Tanzania - Industry



Manufacturing output increased by an average of 1.1% during the decade 1980–90, and by 1.7% between 1988 and 1998, when it accounted for 6.8% of GDP. Industry in general accounted for 17% of GDP in 2000. Along with the results of parastatal inefficiencies; fuel and import costs, lack of foreign exchange, power shortages, lack of spare parts, and unreliable local services have tested the manufacturing sector severely. By 2001, 333 of 395 state-owned companies had been privatized, including tobacco and cashew farms, mines, the brewery, and a cigarette factory.

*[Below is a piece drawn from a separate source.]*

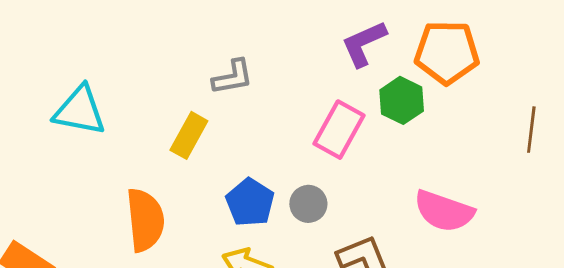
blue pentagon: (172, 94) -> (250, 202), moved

Tanzanian industry is centered on the processing of local agricultural goods. Some products are exported to neighboring countries: textiles and clothes, shoes, tires, batteries, transformers and switchgear, electric stoves, bottles, cement, and paper. Other industries include oil refining, fertilizers, rolling and casting mills, metal working, beer and soft drinks, vehicle assembly, bicycles, canning, industrial machine goods, glass and ceramics, agricultural implements, electrical goods, wood products, bricks and tiles, oxygen and carbon dioxide, and pharmaceutical products. In the early 2000s, the industrial sector was relatively weak, but made small gains in the production of cement, soft drinks, corrugated iron sheeting, food processing, chemicals, leather products, and textiles. The construction industry was growing at a slow pace at that time, at less than 5% per year.

Oil and natural gas exploration are encouraged, and natural gas reserves were estimated at 2 trillion cubic feet (Tcf) in 2000. Tanzania has one oil refinery at Dar es Salaam with a production capacity of 15,000 barrels per day.